A numerical study of blood flow in coronary artery bypass graft side-to-side anastomoses.

Department of Mechanical and Industrial Engineering, University of Toronto, Ontario, Canada.
Annals of Biomedical Engineering 06/2002; 30(5):599-611. DOI: 10.1114/1.1481052
Source: PubMed

ABSTRACT When sequential grafts are used in multivessel coronary artery bypass grafting, the graft first supplies blood to one or more coronary arteries via a side-to-side anastomosis. We studied hemodynamics in idealized models of "parallel" and "diamond" side-to-side anastomoses, identifying features that might promote restenosis.
Blood flow was computed in three representative anastomosis configurations: parallel side-to-side, diamond side-to-side, and end-to-side. We compared configurations and the effect of host-graft diameter ratio.

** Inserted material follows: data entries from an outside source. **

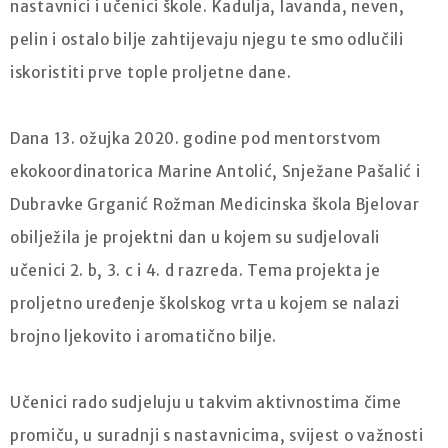
nastavnici i učenici škole. Kadulja, lavanda, neven,
pelin i ostalo bilje zahtijevaju njegu te smo odlučili
iskoristiti prve tople proljetne dane.
Dana 13. ožujka 2020. godine pod mentorstvom
ekokoordinatorica Marine Antolić, Snježane Pašalić i
Dubravke Grganić Rožman Medicinska škola Bjelovar
obilježila je projektni dan u kojem su sudjelovali
učenici 2. b, 3. c i 4. d razreda. Tema projekta je
proljetno uređenje školskog vrta u kojem se nalazi
brojno ljekovito i aromatično bilje.
Učenici rado sudjeluju u takvim aktivnostima čime
promiču, u suradnji s nastavnicima, svijest o važnosti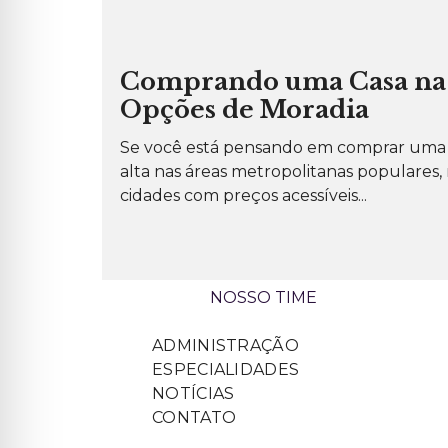
CASAS DE ALTO
PADRÃO
CONSTRUÇÃO DE
Comprando uma Casa na F
CASAS POPULARES
Opções de Moradia
INCORPORAÇÃO
RESIDENCIAL
Se você está pensando em comprar uma c
IMÓVEIS COMERCIAIS
alta nas áreas metropolitanas populares
COM RENDA
cidades com preços acessíveis...
TERRENOS PARA
INCORPORAÇÃO
PRÉDIOS PARA
LOCAÇÃO
NOSSO TIME
ADMINISTRAÇÃO
ESPECIALIDADES
NOTÍCIAS
CONTATO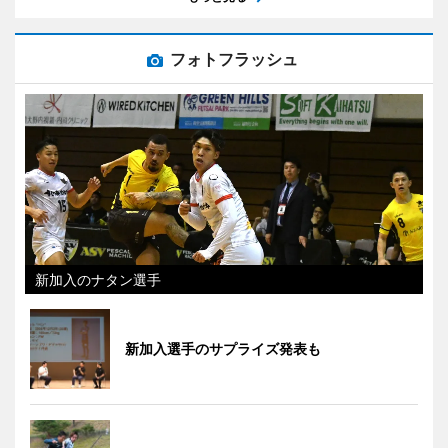
フォトフラッシュ
新加入のナタン選手
新加入選手のサプライズ発表も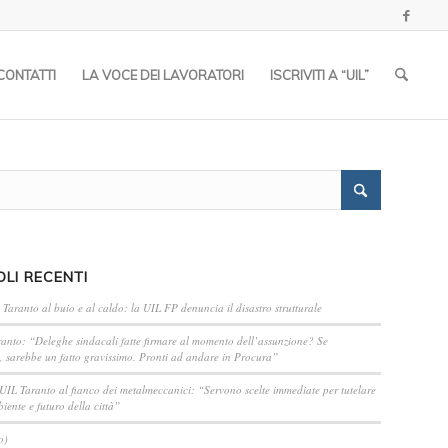
CONTATTI
LA VOCE DEI LAVORATORI
ISCRIVITI A “UIL”
OLI RECENTI
 Taranto al buio e al caldo: la UIL FP denuncia il disastro strutturale
anto: “Deleghe sindacali fatte firmare al momento dell’assunzione? Se
, sarebbe un fatto gravissimo. Pronti ad andare in Procura”
 UIL Taranto al fianco dei metalmeccanici: “Servono scelte immediate per tutelare
iente e futuro della città”
o)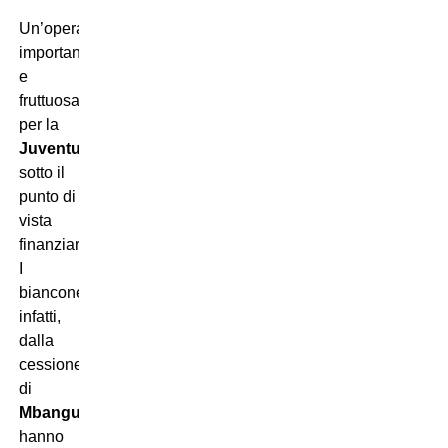
Un’operazione
importante
e
fruttuosa
per la
Juventus
sotto il
punto di
vista
finanziario.
I
bianconeri,
infatti,
dalla
cessione
di
Mbangula
hanno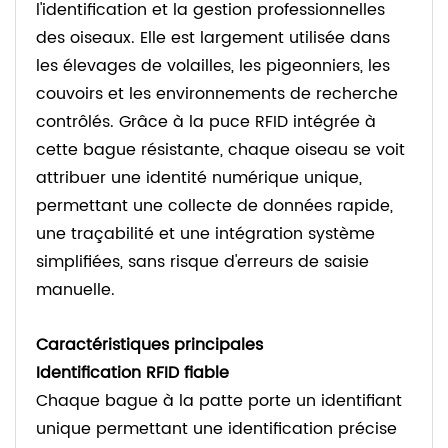
l'identification et la gestion professionnelles
des oiseaux. Elle est largement utilisée dans
les élevages de volailles, les pigeonniers, les
couvoirs et les environnements de recherche
contrôlés. Grâce à la puce RFID intégrée à
cette bague résistante, chaque oiseau se voit
attribuer une identité numérique unique,
permettant une collecte de données rapide,
une traçabilité et une intégration système
simplifiées, sans risque d'erreurs de saisie
manuelle.
Caractéristiques principales
Identification RFID fiable
Chaque bague à la patte porte un identifiant
unique permettant une identification précise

Hemodynamic patterns depended strongly on anastomosis geometry and graft/host diameter ratio. In the distal graft, the diamond configuration had large areas of low wall shear stress (WSS) and high spatial WSS gradients. In the proximal graft the unfavorable WSS patterns were comparable for all models, while the distal portion of the host artery the diamond model was best. Models with smaller host arteries had smaller regions of low WSS.
The parallel configuration was preferred over the diamond for maintaining graft patency, while the diamond configuration appeared best for maintaining host artery patency. Since graft patency is critical, parallel configurations seem hemodynamically advantageous. Larger graft/host ratios have better hemodynamic performance than smaller ones.